Here's an example. Consider the following User object

ts
type User = {
    id: string,
    username: string,
    email: string,
    password: string,
    score: number
}

Here are some questions to consider:

  • Can the id be any type of string? Is " ", "abc" valid? Or is it a UUID or a string with a fixed format (perhaps with a predefined prefix)?
  • Can the username have 0 characters? Can it have 1000?
  • Should we validate the email? Is it an internal company email or could it be any?
  • Does the password have any required minimum number of characters? Does it have a maximum?
  • Can the score (whatever this may represent) be a 0.5? 10.5? What about -10?

By using branded types, we can enforce business rules directly in the type system, ensuring that invalid data is caught at compile time rather than at runtime. Here is an overview

ts
import { Brand } from '@unnullable/unwrap'

type Username = Brand.type<"Username", string> // The "Username" brand is now tied to the string primitive
const Username = Brand.define<Username>(username => username.length > 0 && username.length < 50, "The username cannot exceed 50 characters nor be empty") // Username type constructor

Username("") // Throws an error "The username cannot exceed 50 characters nor be empty"
Username("john.doe") // Create a "john.doe" string branded as "Username"
Username("string-larger-than-50-characters") // Throws an error: "The username cannot exceed 50 characters nor be empty"

In the above example, we created a branded type Username with a string primitive and created a constructor for this type using the .define method (check this page for a detailed explanation of the .define method).

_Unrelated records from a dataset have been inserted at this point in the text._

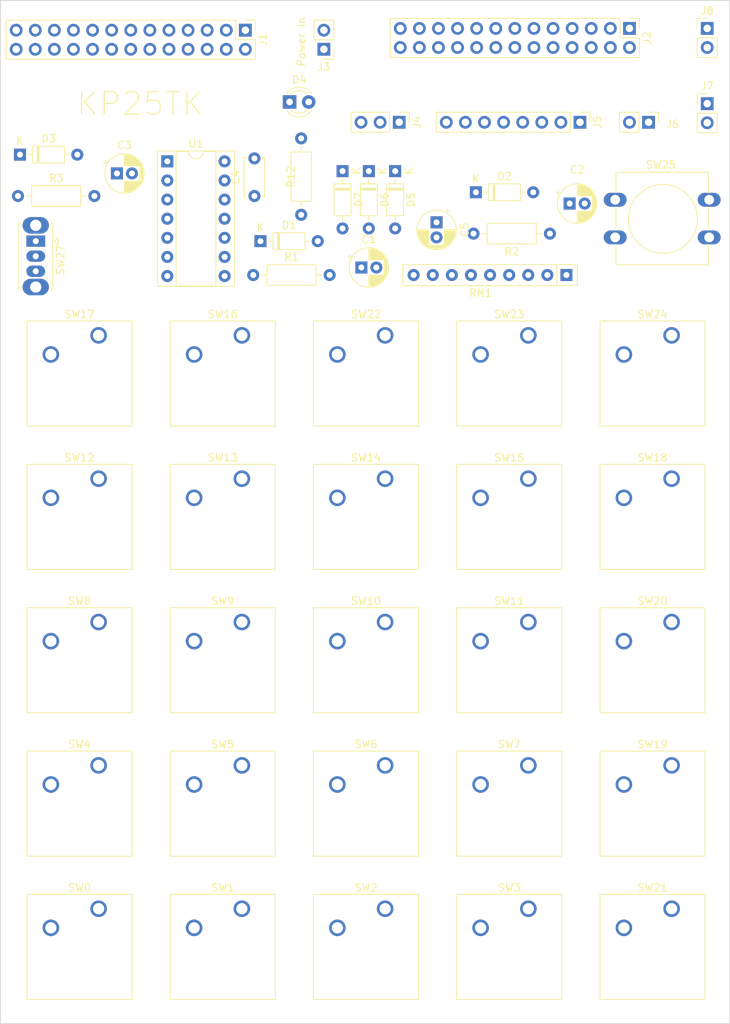
<source format=kicad_pcb>
(kicad_pcb (version 20221018) (generator pcbnew)

  (general
    (thickness 1.6)
  )

  (paper "A4")
  (title_block
    (title "KP25TK 25 Key Hex Keyboard")
    (rev "0.0.4")
    (comment 1 "Desginer: cjs")
    (comment 2 "Drafter: Andy Diags")
  )

  (layers
    (0 "F.Cu" signal)
    (31 "B.Cu" signal)
    (32 "B.Adhes" user "B.Adhesive")
    (33 "F.Adhes" user "F.Adhesive")
    (34 "B.Paste" user)
    (35 "F.Paste" user)
    (36 "B.SilkS" user "B.Silkscreen")
    (37 "F.SilkS" user "F.Silkscreen")
    (38 "B.Mask" user)
    (39 "F.Mask" user)
    (40 "Dwgs.User" user "User.Drawings")
    (41 "Cmts.User" user "User.Comments")
    (42 "Eco1.User" user "User.Eco1")
    (43 "Eco2.User" user "User.Eco2")
    (44 "Edge.Cuts" user)
    (45 "Margin" user)
    (46 "B.CrtYd" user "B.Courtyard")
    (47 "F.CrtYd" user "F.Courtyard")
    (48 "B.Fab" user)
    (49 "F.Fab" user)
    (50 "User.1" user)
    (51 "User.2" user)
    (52 "User.3" user)
    (53 "User.4" user)
    (54 "User.5" user)
    (55 "User.6" user)
    (56 "User.7" user)
    (57 "User.8" user)
    (58 "User.9" user)
  )

  (setup
    (stackup
      (layer "F.SilkS" (type "Top Silk Screen"))
      (layer "F.Paste" (type "Top Solder Paste"))
      (layer "F.Mask" (type "Top Solder Mask") (thickness 0.01))
      (layer "F.Cu" (type "copper") (thickness 0.035))
      (layer "dielectric 1" (type "core") (thickness 1.51) (material "FR4") (epsilon_r 4.5) (loss_tangent 0.02))
      (layer "B.Cu" (type "copper") (thickness 0.035))
      (layer "B.Mask" (type "Bottom Solder Mask") (thickness 0.01))
      (layer "B.Paste" (type "Bottom Solder Paste"))
      (layer "B.SilkS" (type "Bottom Silk Screen"))
      (copper_finish "None")
      (dielectric_constraints no)
    )
    (pad_to_mask_clearance 0)
    (grid_origin 47.285 86.555)
    (pcbplotparams
      (layerselection 0x00010fc_ffffffff)
      (plot_on_all_layers_selection 0x0000000_00000000)
      (disableapertmacros false)
      (usegerberextensions false)
      (usegerberattributes true)
      (usegerberadvancedattributes true)
      (creategerberjobfile true)
      (dashed_line_dash_ratio 12.000000)
      (dashed_line_gap_ratio 3.000000)
      (svgprecision 4)
      (plotframeref false)
      (viasonmask false)
      (mode 1)
      (useauxorigin false)
      (hpglpennumber 1)
      (hpglpenspeed 20)
      (hpglpendiameter 15.000000)
      (dxfpolygonmode true)
      (dxfimperialunits true)
      (dxfusepcbnewfont true)
      (psnegative false)
      (psa4output false)
      (plotreference true)
      (plotvalue true)
      (plotinvisibletext false)
      (sketchpadsonfab false)
      (subtractmaskfromsilk false)
      (outputformat 4)
      (mirror false)
      (drillshape 0)
      (scaleselection 1)
      (outputdirectory "")
    )
  )

  (net 0 "")
  (net 1 "Net-(D1-A)")
  (net 2 "Earth")
  (net 3 "Net-(D2-A)")
  (net 4 "Net-(D3-A)")
  (net 5 "+5V")
  (net 6 "Net-(D4-A)")
  (net 7 "Net-(D5-K)")
  (net 8 "Net-(D5-A)")
  (net 9 "Net-(D6-K)")
  (net 10 "Net-(D6-A)")
  (net 11 "Net-(D7-K)")
  (net 12 "Net-(D7-A)")
  (net 13 "/HOST1")
  (net 14 "/HOST2")
  (net 15 "/HOST3")
  (net 16 "/HOST4")
  (net 17 "/HOST5")
  (net 18 "/HOST6")
  (net 19 "/HOST7")
  (net 20 "/HOST8")
  (net 21 "/HOST9")
  (net 22 "/HOST10")
  (net 23 "/HOST11")
  (net 24 "/HOST12")
  (net 25 "/HOST13")
  (net 26 "/HOST14")
  (net 27 "/HOST15")
  (net 28 "/HOST16")
  (net 29 "/HOST17")
  (net 30 "/HOST18")
  (net 31 "/HOST19")
  (net 32 "/HOST20")
  (net 33 "Net-(J6-NMI)")
  (net 34 "Net-(J6-~{NMI})")
  (net 35 "Net-(J7-RESET)")
  (net 36 "Net-(J7-~{RESET})")
  (net 37 "Net-(J8-SWITCH)")
  (net 38 "Net-(J8-~{SWITCH})")
  (net 39 "/HOST21")
  (net 40 "/HOST22")
  (net 41 "/HOST23")
  (net 42 "/HOST24")
  (net 43 "/HOST25")
  (net 44 "/HOST26")
  (net 45 "Net-(J5-~{COL0})")
  (net 46 "Net-(J5-~{COL1})")
  (net 47 "Net-(J5-~{COL2})")
  (net 48 "Net-(J5-~{COL3})")
  (net 49 "Net-(J5-~{COL4})")
  (net 50 "Net-(J5-~{COL5})")
  (net 51 "Net-(J5-~{COL6})")
  (net 52 "Net-(J5-~{COL7})")

  (footprint "Resistor_THT:R_Axial_DIN0207_L6.3mm_D2.5mm_P10.16mm_Horizontal" (layer "F.Cu") (at 79.91 82.055))

  (footprint "Button_Switch_Keyboard:SW_Cherry_MX_1.00u_Plate" (layer "F.Cu") (at 135.55 109.125))

  (footprint "Diode_THT:D_DO-35_SOD27_P7.62mm_Horizontal" (layer "F.Cu") (at 95.285 68.245 -90))

  (footprint "Button_Switch_Keyboard:SW_Cherry_MX_1.00u_Plate" (layer "F.Cu") (at 97.45 90.075))

  (footprint "Button_Switch_Keyboard:SW_Cherry_MX_1.00u_Plate" (layer "F.Cu") (at 116.5 128.175))

  (footprint "Button_Switch_Keyboard:SW_Cherry_MX_1.00u_Plate" (layer "F.Cu") (at 135.55 166.275))

  (footprint "Button_Switch_Keyboard:SW_Cherry_MX_1.00u_Plate" (layer "F.Cu") (at 116.5 166.275))

  (footprint "Diode_THT:D_DO-35_SOD27_P7.62mm_Horizontal" (layer "F.Cu") (at 91.785 68.245 -90))

  (footprint "Diode_THT:D_DO-35_SOD27_P7.62mm_Horizontal" (layer "F.Cu") (at 109.52 71.055))

  (footprint "Button_Switch_Keyboard:SW_Cherry_MX_1.00u_Plate" (layer "F.Cu") (at 78.4 147.225))

  (footprint "Package_DIP:DIP-14_W7.62mm_Socket" (layer "F.Cu") (at 68.485 66.95))

  (footprint "Button_Switch_Keyboard:SW_Cherry_MX_1.00u_Plate" (layer "F.Cu") (at 116.5 90.075))

  (footprint "Button_Switch_Keyboard:SW_Cherry_MX_1.00u_Plate" (layer "F.Cu") (at 59.35 128.175))

  (footprint "Button_Switch_THT:SW_Slide_1P2T_CK_OS102011MS2Q" (layer "F.Cu") (at 50.9875 77.555 -90))

  (footprint "Connector_PinHeader_2.54mm:PinHeader_1x02_P2.54mm_Vertical" (layer "F.Cu") (at 89.305 52.055 180))

  (footprint "Button_Switch_Keyboard:SW_Cherry_MX_1.00u_Plate" (layer "F.Cu") (at 135.55 147.225))

  (footprint "Diode_THT:D_DO-35_SOD27_P7.62mm_Horizontal" (layer "F.Cu") (at 48.895 66.055))

  (footprint "Capacitor_THT:CP_Radial_D5.0mm_P2.00mm" (layer "F.Cu") (at 94.285 81.055))

  (footprint "Connector_PinHeader_2.54mm:PinHeader_1x02_P2.54mm_Vertical" (layer "F.Cu") (at 140.285 59.28))

  (footprint "Button_Switch_Keyboard:SW_Cherry_MX_1.00u_Plate" (layer "F.Cu") (at 59.35 109.125))

  (footprint "Button_Switch_Keyboard:SW_Cherry_MX_1.00u_Plate" (layer "F.Cu") (at 135.55 90.075))

  (footprint "Capacitor_THT:CP_Radial_D5.0mm_P2.00mm" (layer "F.Cu") (at 61.785 68.555))

  (footprint "Connector_PinHeader_2.54mm:PinHeader_1x02_P2.54mm_Vertical" (layer "F.Cu") (at 140.285 49.28))

  (footprint "Connector_PinHeader_2.54mm:PinHeader_1x03_P2.54mm_Vertical" (layer "F.Cu") (at 99.325 61.755 -90))

  (footprint "Capacitor_THT:CP_Radial_D5.0mm_P2.00mm" (layer "F.Cu") (at 104.285 75.055 -90))

  (footprint "Resistor_THT:R_Axial_DIN0207_L6.3mm_D2.5mm_P10.16mm_Horizontal" (layer "F.Cu") (at 48.625 71.555))

  (footprint "Button_Switch_Keyboard:SW_Cherry_MX_1.00u_Plate" (layer "F.Cu") (at 116.5 109.125))

  (footprint "Button_Switch_Keyboard:SW_Cherry_MX_1.00u_Plate" (layer "F.Cu") (at 135.55 128.175))

  (footprint "Button_Switch_Keyboard:SW_Cherry_MX_1.00u_Plate" (layer "F.Cu") (at 59.35 166.275))

  (footprint "Resistor_THT:R_Array_SIP9" (layer "F.Cu") (at 121.565 82.055 180))

  (footprint "Button_Switch_Keyboard:SW_Cherry_MX_1.00u_Plate" (layer "F.Cu") (at 97.45 109.125))

  (footprint "Connector_PinHeader_2.54mm:PinHeader_2x13_P2.54mm_Vertical" (layer "F.Cu")
    (tstamp 865f9915-5d93-4a1c-8263-9afbc98f719b)
    (at 129.945 49.28 -90)
    (descr "Through hole straight pin header, 2x13, 2.54mm pitch, double rows")
    (tags "Through hole pin header THT 2x13 2.54mm double row")
    (property "Sheetfile" "kp25tk.kicad_sch")
    (property "Sheetname" "")
    (property "ki_description" "Generic connector, double row, 02x13, odd/even pin numbering scheme (row 1 odd numbers, row 2 even numbers), script generated (kicad-library-utils/schlib/autogen/connector/)")
    (property "ki_keywords" "connector")
    (path "/66852822-d20d-4882-a60c-e757ddac4e0b")
    (attr through_hole)
    (fp_text reference "J2" (at 1.27 -2.33 90) (layer "F.SilkS")
        (effects (font (size 1 1) (thickness 0.15)))
      (tstamp d6b70af9-46de-402a-93ae-d8a6b7a0e65b)
    )
    (fp_text value "Config Header" (at -2.54 15.24) (layer "F.Fab")
        (effects (font (size 1 1) (thickness 0.15)))
      (tstamp 87e4f921-8268-4e5b-96ea-ca39456c515b)
    )
    (fp_text user
... [124833 chars truncated]
</source>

It's also possible to combine types to construct richer ones.

ts
import {Brand} from '@unnullable/unwrap'

type NonEmpty = Brand.type<"NonEmpty", string>
const NonEmpty = Brand.define<NonEmpty>(str => str.trim().length !== 0, "The string provided cannot be empty.")

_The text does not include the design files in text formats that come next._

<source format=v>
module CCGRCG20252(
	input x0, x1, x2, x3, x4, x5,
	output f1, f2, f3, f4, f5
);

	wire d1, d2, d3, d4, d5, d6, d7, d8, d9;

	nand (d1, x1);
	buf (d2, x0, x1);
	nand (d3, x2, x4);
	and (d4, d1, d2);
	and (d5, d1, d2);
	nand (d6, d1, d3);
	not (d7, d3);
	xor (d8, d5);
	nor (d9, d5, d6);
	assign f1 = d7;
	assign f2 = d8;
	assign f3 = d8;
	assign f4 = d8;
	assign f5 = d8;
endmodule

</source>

type LessThan50 = Brand.type<"LessThan50", string>
const LessThan50 = Brand.define<LessThan50>(str => str.length < 50, str => `Expected a string with length smaller than 50 characters. Instead got: ${str}`)

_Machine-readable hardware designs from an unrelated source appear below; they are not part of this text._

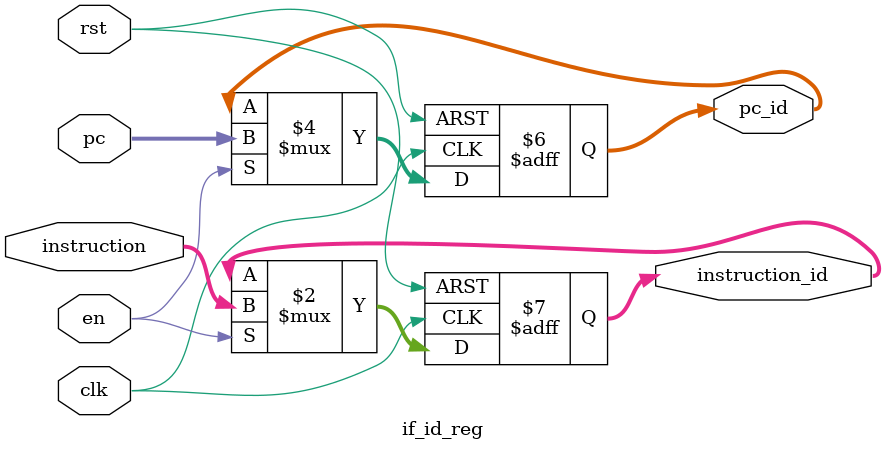
<source format=v>
module if_id_reg(
    input  wire        clk,
    input  wire        rst,
    input  wire        en,            // enable capture; tie 1 if no stall logic

    // IF-stage inputs (kept original names)
    input  wire [31:0] pc,
    input  wire [31:0] instruction,

    // ID-stage outputs
    output reg  [31:0] pc_id,
    output reg  [31:0] instruction_id
);

    // On reset -> clear to known state. On enable -> capture. Else -> hold.
    always @(posedge clk or posedge rst) begin
        if (rst) begin
            pc_id         <= 32'h00000000;
            instruction_id<= 32'h00000013; // NOP (ADDI x0,x0,0)
        end else if (en) begin
            pc_id         <= pc;
            instruction_id<= instruction;
        end
        // if en == 0 -> hold values (stall)
    end

endmodule


</source>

const Username = Brand.combine<"Username", string>(NonEmpty, LessThan50)
type Username = typeof Username

Username("") // Throws an error "The username cannot exceed 50 characters nor be empty"
Username("john.doe") // Create a "john.doe" string branded as "Username"
Username("string-larger-than-50-characters") // Throws an error: "The username cannot exceed 50 characters nor be empty"

In this case, we create two constructors NonEmpty and LessThan50 that you can you across your codebase along with other types. We then composed this types to create the Username constructor using the .combine function.

Primitive Obsession

A common problem that branded types address is illustrated as follows

ts
async function getReviewsForProduct(productId: string, userId: string) {
  const response = await api.get(`/user/${userId}/products/${productId}/reviews`);
  return response.data;
}

const userId = 'user-123';
const productId = 'product-456';

// BUG: Mistakenly swapped arguments
const reviews = await getReviewsForProduct(userId, productId);

This issue is related to primitive obsession, which can be addressed in various ways, including branded types.

ts
type UserId = Brand.type<"UserId", string>
type ProductId = Brand.type<"ProductId", string>

This way, we would not be able to swap UserId with ProductId at compile time:

ts
async function getReviewsForProduct(productId: ProductId, userId: UserId) {
  // Same as above
}

const userId = 'user-123' as UserId;
const productId = 'product-456' as ProductId;

// Typescript won't compile
const reviews = await getReviewsForProduct(user.id, product.id);

For a simple problem such as above, this solution is perfectly acceptable, and we strongly encourage you not to over-complicate things. As a last note, primitive obsession might not be as big of a deal as some make it out to be, but if you feel that you need to separate types with the same underlying primitive than Unwrap can help you with that. By using branded types, you prevent accidental swapping of similar-looking arguments, ensuring that function calls are always made with the correct types. This leads to safer, more maintainable code.